[Excerpted text]
In a world of exclusion— a world we ourselves keep recreating because it is a world so deeply entrenched in our very hearts we need to learn to practice embrace.

Miroslav Volf


Two weeks ago, I arrived home from the Middle East after two weeks in Egypt with a group from this congregation and an additional week exploring Israel and Jordan with an old friend. I owe a word of thanks to all of you who wished us well and held us in prayer and who greeted all of us so kindly with words of welcome upon our return. Several of you have asked if we will be organizing an opportunity to share our discoveries and show pictures, and yes, we will definitely find a time for that.

While I was away, and also upon my return, I was reminded once again of how difficult it can be to share something like a travel experience, something meaningful and out of the ordinary, with someone else who was not there to be a part of it. Friends ask a simple question, “How was your trip?” And I think many of us, because we don’t know where to start, take what might have been an important or formative experience for us and reduce it to a word or phrase that is much more vague and sterile than what we would’ve liked to say: The trip was “really good,” “meaningful,” “challenging,” “a great opportunity.”

[Data]
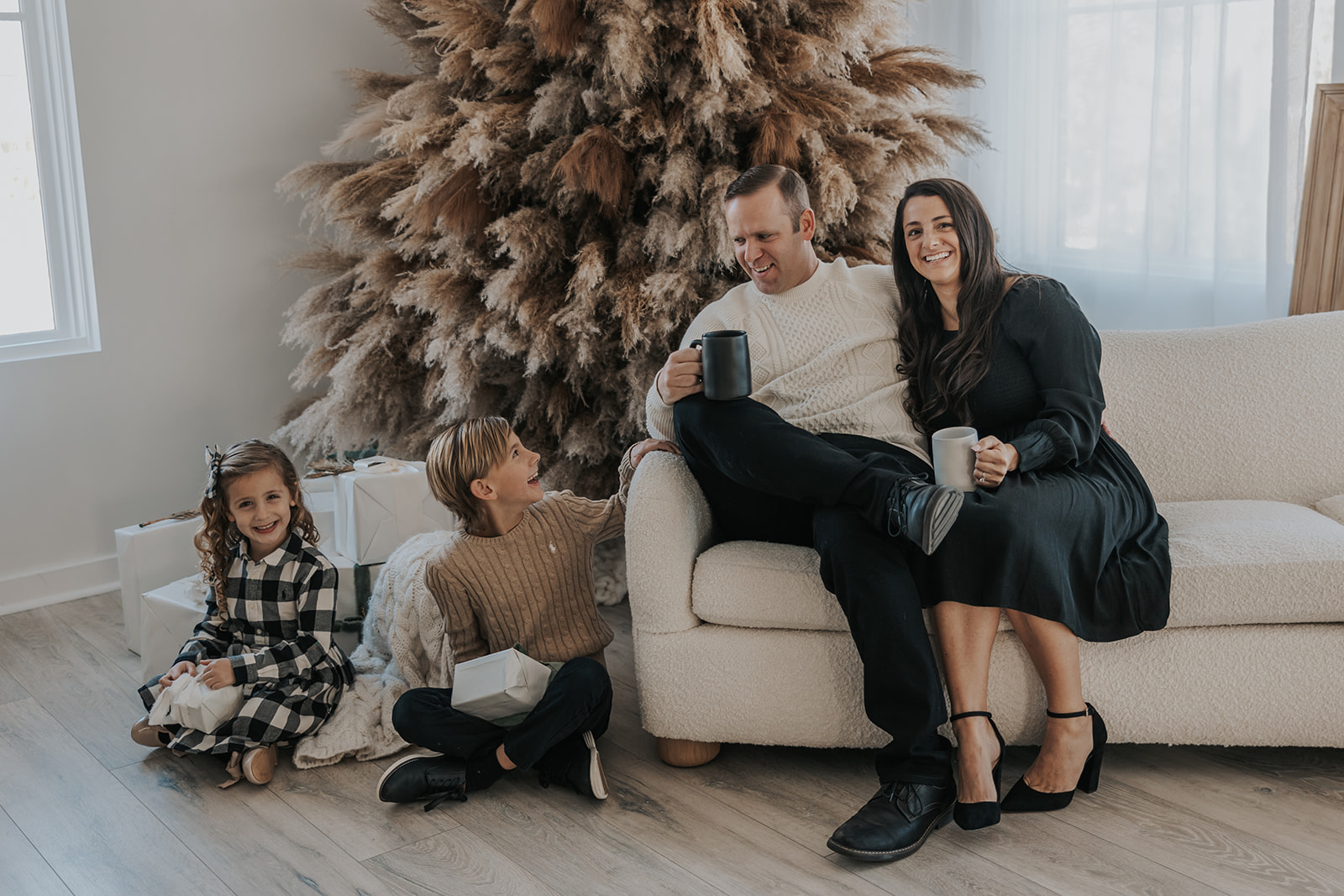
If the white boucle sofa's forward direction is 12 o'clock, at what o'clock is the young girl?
The young girl is roughly at 3 o'clock from the white boucle sofa.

[Instructions for the task] From the excerpted text above, reproduce verbatim the passage that opens with the words containing "In a world of" and closes with "to practice embrace.".

[Written response]
In a world of exclusion— a world we ourselves keep recreating because it is a world so deeply entrenched in our very hearts we need to learn to practice embrace.